Hachiken gets a big surprise at the end, when his mom shows up at school. After his outburst, and the fact that he complimented her cooking and cleaned up after himself before storming out, made her realize, like his classmates, that Hachiken has changed, and that she doesn’t understand anything about the school his chose. As she eats the food, raving over it like Hachiken did when he first showed up, and sees him interact with classmates who really care, she begins to understand how important and good this place is for him, even if her husband still refuses to see it.

In Summary
In this final episode of the season, some points that were brought up throughout — dreams, failure, and growth — really hit big. Hachiken’s friends, and his mother, see the changes that have been displayed to us in increments as one big shift forward in his personality and outlook, proving that although things have been hard physically, mentally, and emotionally, that it’s all contributed towards Hachiken growing as a person. Dreams and failure are intertwined as Hachiken once again confronts his failure, and Komaba’s failure, to achieve the things they had wanted. But, even though it’s crushing, and you may lose out on a dream, or a person’s faith, that doesn’t mean you’re out forever, and you can always go for something else.

The entire season was rather bittersweet, mixing things like the loss of Komaba’s dream with Aki’s first, bold steps finally working towards her own wishes. Just like season Hachiken still doesn’t have a goal. He doesn’t know what to do with himself, or where he wants to be. But, he knows that right now, he’s happy with his friends and what he does, and even though it’s not as lofty as what his friends have — or what his father expects of him — at the moment, it’s enough.

Grade: A

Streamed by: Crunchyroll

Review Equipment: 13″ Apple Macbook set to 720p

1 thought on “Silver Spoon Season 2 Episode #11 Anime Review (Season Finale)

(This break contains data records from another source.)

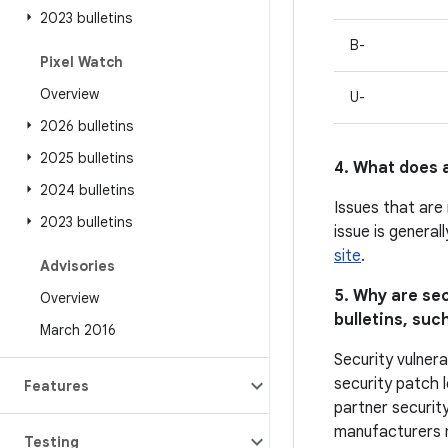
2023 bulletins
B-
Pixel Watch
Overview
U-
2026 bulletins
2025 bulletins
4. What does a
2024 bulletins
Issues that are
2023 bulletins
issue is general
site
.
Advisories
5. Why are sec
Overview
bulletins, such
March 2016
Security vulnera
security patch l
Features
partner security
manufacturers ma
Testing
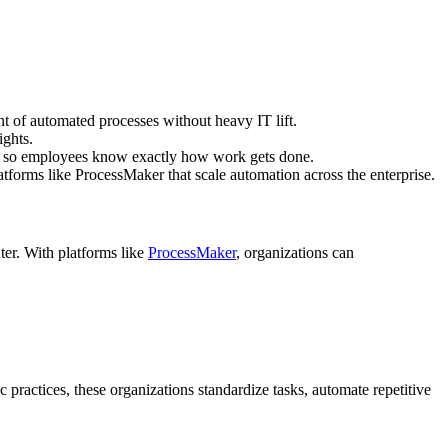
 of automated processes without heavy IT lift.
ights.
ws so employees know exactly how work gets done.
atforms like ProcessMaker that scale automation across the enterprise.
nter. With platforms like
ProcessMaker
, organizations can
practices, these organizations standardize tasks, automate repetitive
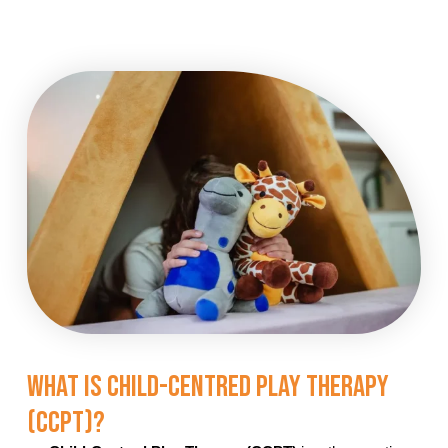
What Is Child-Centred Play Therapy
(CCPT)?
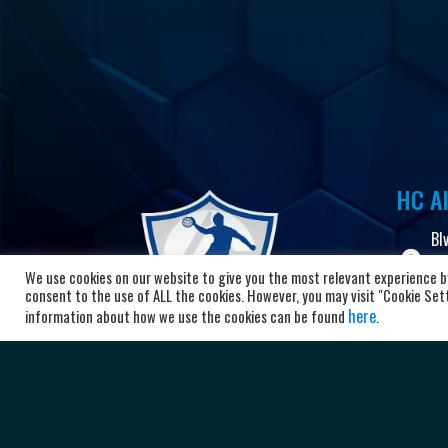
HC Al
Bl
10
We use cookies on our website to give you the most relevant experience by
Ma
consent to the use of ALL the cookies. However, you may visit "Cookie Setti
here
information about how we use the cookies can be found
.
+3
ad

  1. Just finished watching Season 2, and for no particular reason started checking for reviews when I came across yours. First of all, thank you for not using the term “Slice of Life” anywhere in your review. That term is lazy, derogatory, and often inaccurate, just like”quirky”. Anytime when things fall short of our comfort/familiar zone, especially when it’s outside western conceit, we’re obliged to shove it into some cultural square peg (such as “quirky”) until it becomes non-threatening. That’s why every scifi must be compared to Star Wars, anime to porn, and anything less than a single linear story, Hollywood style, necessitates invocation of Seinfeld.

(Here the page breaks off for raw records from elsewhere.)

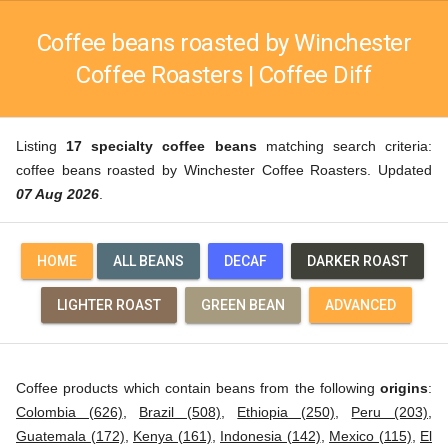
Coffee beans roasted by Winchester
Coffee Roasters | Coffee Diff
Listing
17 specialty coffee beans
matching search criteria:
coffee beans roasted by Winchester Coffee Roasters. Updated
07 Aug 2026
.
HOME
ALL BEANS
DECAF
DARKER ROAST
LIGHTER ROAST
GREEN BEAN
ADVANCED
Coffee products which contain beans from the following
origins
:
Colombia (626)
,
Brazil (508)
,
Ethiopia (250)
,
Peru (203)
,
Guatemala (172)
,
Kenya (161)
,
Indonesia (142)
,
Mexico (115)
,
El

    As to Silver Spoon, both seasons, I really appreciate the methodical way Arakawa went about her characters’ gradual development. Nothing feels hurried, but nor because of such, is boring (unless one is looking for “American” idea of action). I hate to use our country as a pejorative adjective, but had Hollywood or Disney (even Pixar, given their less than stellar record lately) adapted the story, I shudder at the wise-cracking change imposed on Hachiken’s character, and the genius scheme he’d cooked up miraculously at the end to save the farm. Here in the US we don’t (or rarely) care for bittersweet melancholy ending, especially in children or teen fiction (blood and death, yes). The theme of this show is almost antithetical to the American ethos: we don’t accept failures… or losers, at least not in our movies.